O psiquiatra e psicanalista Jurandir Freire Costa, em seu livro O vestígio e a aura: corpo e consumismo na moral do espetáculo, aponta que “o objeto (que é consumido) deve ‘agregar’ valor social – e não sentimental – a seu portador, ou seja, deve ser um crachá, um passaporte que identifica o turista vencedor em qualquer lugar, situação ou momento da vida”.

Para pensadores do tema como as integrantes do Milc, o caminho é a conversa com o jovem e a criança desde cedo para questionar isso que La Taille chama de “cultura da vaidade”: “compreender as relações entre consumo, trabalho e economia, refletir sobre os graves problemas de distribuição de renda e ver com uma consciência crítica as tentativas de sedução para que produtos sejam comprados.
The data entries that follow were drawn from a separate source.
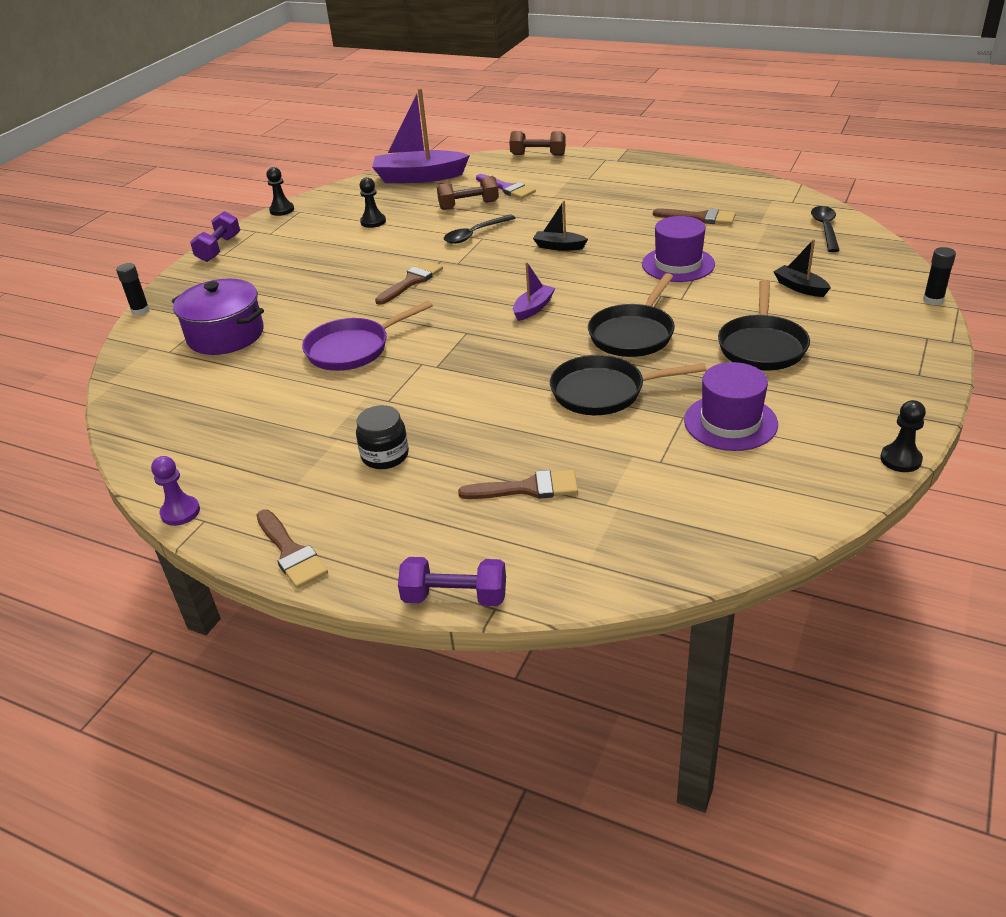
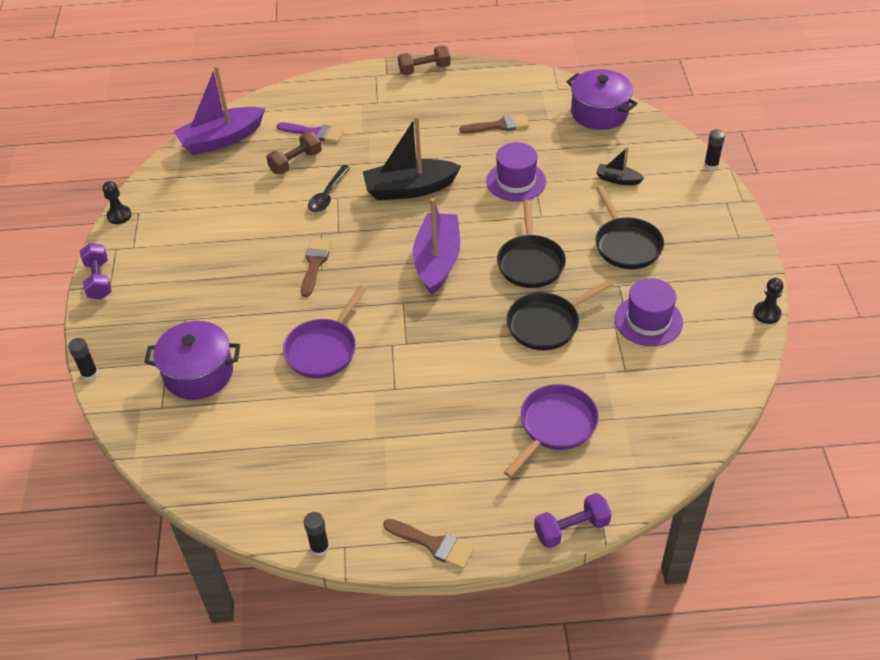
camera: 30 degrees left, 10 degrees up
purple pawn [151,456,200,526] -> black glue stick [304,512,330,556]
black jar [356,405,409,469] -> none
black pawn [360,177,386,228] -> none
brown brush [458,470,578,499] -> purple pan [504,384,599,478]
brown dumbbell [509,131,566,156] -> brown dumbbell moved to [398,45,451,75]
purple boat [513,262,555,321] -> purple boat [413,198,460,295], size x2.05
black boat [533,201,588,251] -> black boat [363,116,461,200], size x2.05
black spoon [811,206,840,252] -> purple pot [567,69,638,130]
Para isso, é claro, é preciso que os adultos sejam coerentes”.

Feiras de troca de brinquedos são umas das iniciativas vistas como uma boa ferramenta para refletir sobre o consumo infantil. Em seu site, o Instituto Alana tem um passo a passo para ajudar que as pessoas organizem esses eventos de forma autônoma. “Iniciativas possíveis de serem tomadas pela sociedade civil são reduzir a audiência de canais que veiculem publicidade para crianças, selecionar suas aquisições entre as marcas que não anunciam para criança, demonstrar insatisfação diretamente às empresas e fazer denúncias aos órgãos de proteção do consumidor para aumentar a pressão social no Estado”, resume Mariana Sá.